Deia, Por Fabricio de Potestad, 05-10-2015

TRAS cuatro años de guerra civil en Siria, en la que grupos rebeldes tratan de derrocar el régimen dictatorial de Al Asad, cientos de miles de sirios se ven obligados a abandonar sus casas y todas sus pertenencias con el único fin de encontrar un refugio seguro en Europa. Y huyen de ese infierno en concreto hacia Europa, no solo por su proximidad geográfica, sino porque consideran que es el continente de la riqueza y la tierra de la libertad y de los Derechos Humanos.

Sin embargo, a pesar de asistir a una de las mayores crisis humanitarias de nuestro tiempo, la respuesta de la opulenta y civilizada Unión Europea está siendo lenta e inmoral. Trágicamente, muchos ya han perdido la vida al intentar su dramática diáspora hacia Europa, e intuyo que muchos más la perderán. Y es que, como dice Jean – Paul Sartre, “cuando los ricos hacen la guerra, son los pobres los que mueren”. Mientras el drama continúa, la UE cierra sus fronteras y discute, sin prisas, sobre el reparto equitativo de refugiados que cada país miembro debe acoger en el interior de sus límites fronterizos, esas líneas imaginarias que se revisten de aduanas, muros o disuasorias y peligrosas alambradas, que no tienen una explicación racional, más allá del poder de quienes las trazan, con el fin de proteger sus intereses económicos.

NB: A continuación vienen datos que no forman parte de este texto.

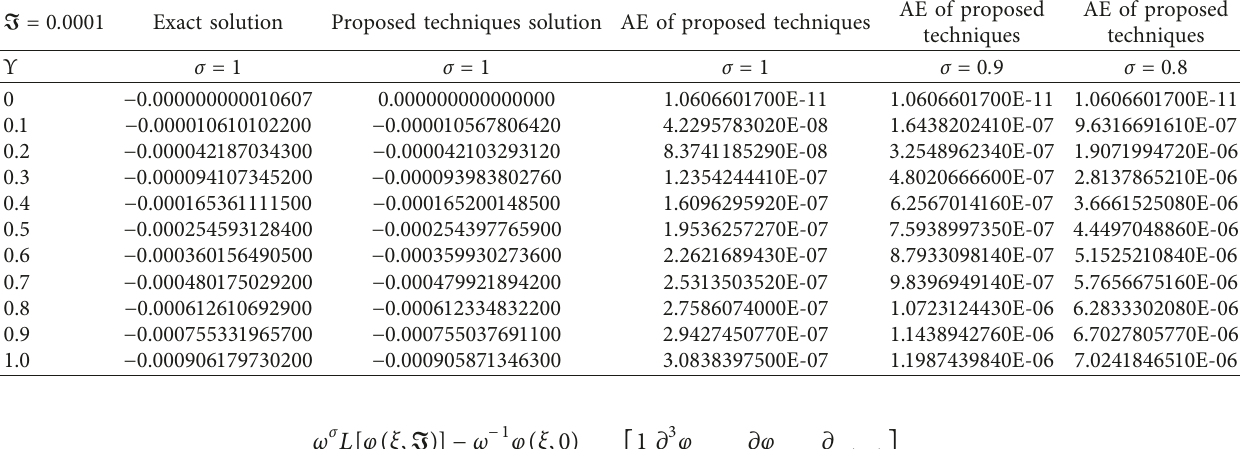
Table 2: Comparison of the proposed method and exact results with Absolute Error (AE) at various fractional order for ] ( ξ , I ) of problem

Quizá por eso afirma el astronauta ruso Serguéi Krikaliov que “lo que desde arriba no se ve son las fronteras”.

Este éxodo forzoso se produce como fruto del miedo, de la necesidad y de la desesperación, no como consecuencia de una decisión libre ni caprichosa. Se trata, sencillamente de la población civil siria que huye aterrada de la crueldad bélica ante el temor de perder su vida. Por desgracia, el sufrimiento de todas estas personas no finaliza una vez que han logrado huir de su país, sino que continúa durante su arriesgada odisea e incluso persiste al llegar a las puertas de Europa, en cuya frontera se ven vergonzantemente retenidos en condiciones precarias, hacinados, mal alimentados, sin higiene y sin saneamiento adecuado.

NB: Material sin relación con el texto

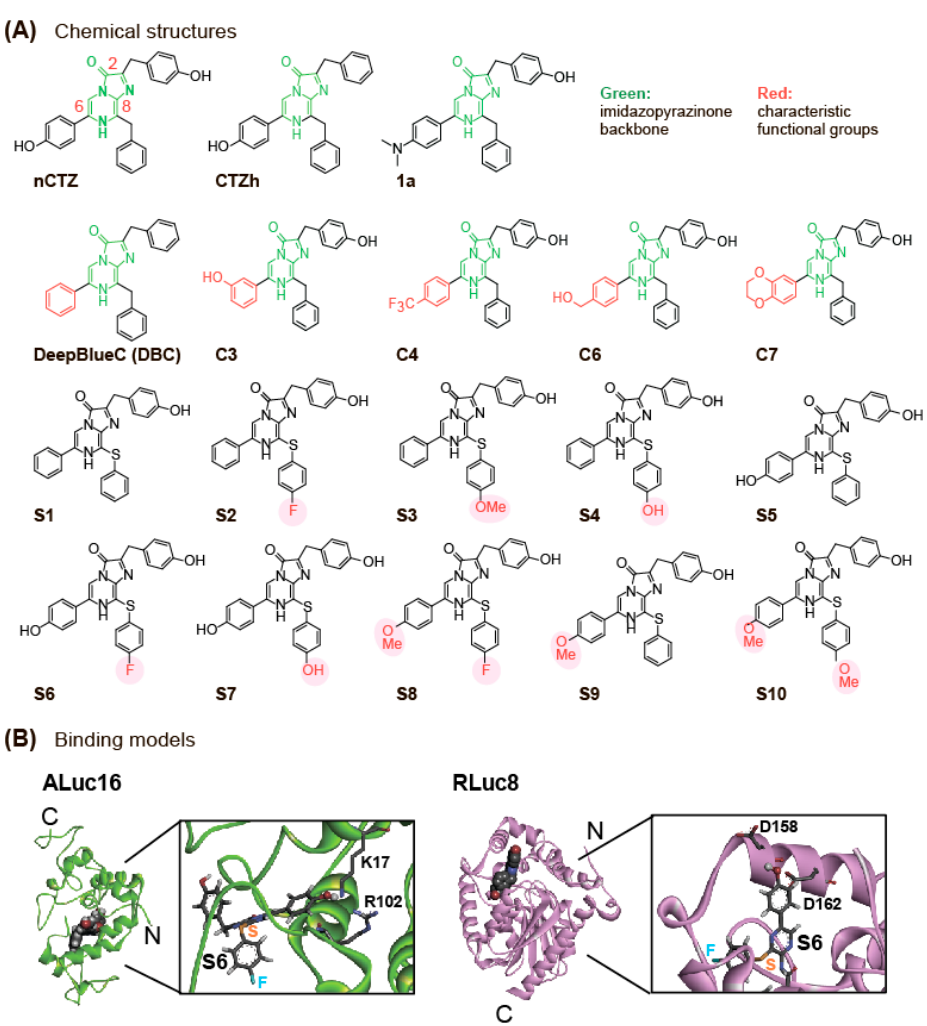
Figure 1. ( A ) Chemical structures of S-series CTZ analogues, together with conventional ones, were used in this study. The imidazopyrazinone backbone is highlighted in green. The characteristic func- tional groups are shadowed in red. Abbreviations are as follows: nCTZ, native coelenterazine; CTZh, coelenterazine h; DBC, DeepBlueC. The structures of 1a , C3 , C4 , C6 , and C7 were obtained from our precedent studies [15,26]. ( B ) Putative three-dimensional (3-D) structures of ALuc16 and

Lejos de su país, separados de sus familias y con la incertidumbre de qué pasará mañana, al final, son ellos, los refugiados, los que se quedan solos con su confusión enajenada, con sus lamentos, con su pobreza, con una historia cercenada y un porvenir incierto en un asentamiento nuevo, lejano y distinto, donde falta el pasado y el futuro se muestra hostil. Y todo para ser distribuidos eucarísticamente entre los lazaretos de la indigencia y la caridad europea. Algunos tan sólo encuentran la muerte en su desesperada y enlutada huida. Al final, tan sólo quedan cadáveres que no son de nadie, víctimas que ni siquiera son de Dios, seres humanos desesperados, soledades de una guerra, toda la indignación de la barbarie humana. No es difícil entender que aquellos a los que tan solo les queda el miedo a los disparos y a las bombas arriesguen su vida. Los desheredados sirios huyen pues de la violación sistemática de los Derechos Humanos, pero sobre todo de la muerte. En estas condiciones de sufrimiento, la inmigración se convierte en el comportamiento racional más elemental. Y vienen a Europa porque se presenta como el escaparate del éxito de una sociedad de consumo, como modelo y referencia obligada en todo proceso de libertad, desarrollo y modernización, aunque al llegar a sus fronteras se encuentran ante una realidad en la que la fantasía y la ilusión apenas tienen sitio, quizá porque tan solo sea un espejismo, la falsa apariencia del país en el que recalan, del que esperan, desesperados, ser llamados por su nombre. Y ante el profundo desgarro de quien hubo de alejarse de lo que más amaba, no existe más respuesta que el acogimiento digno, solidario y hospitalario.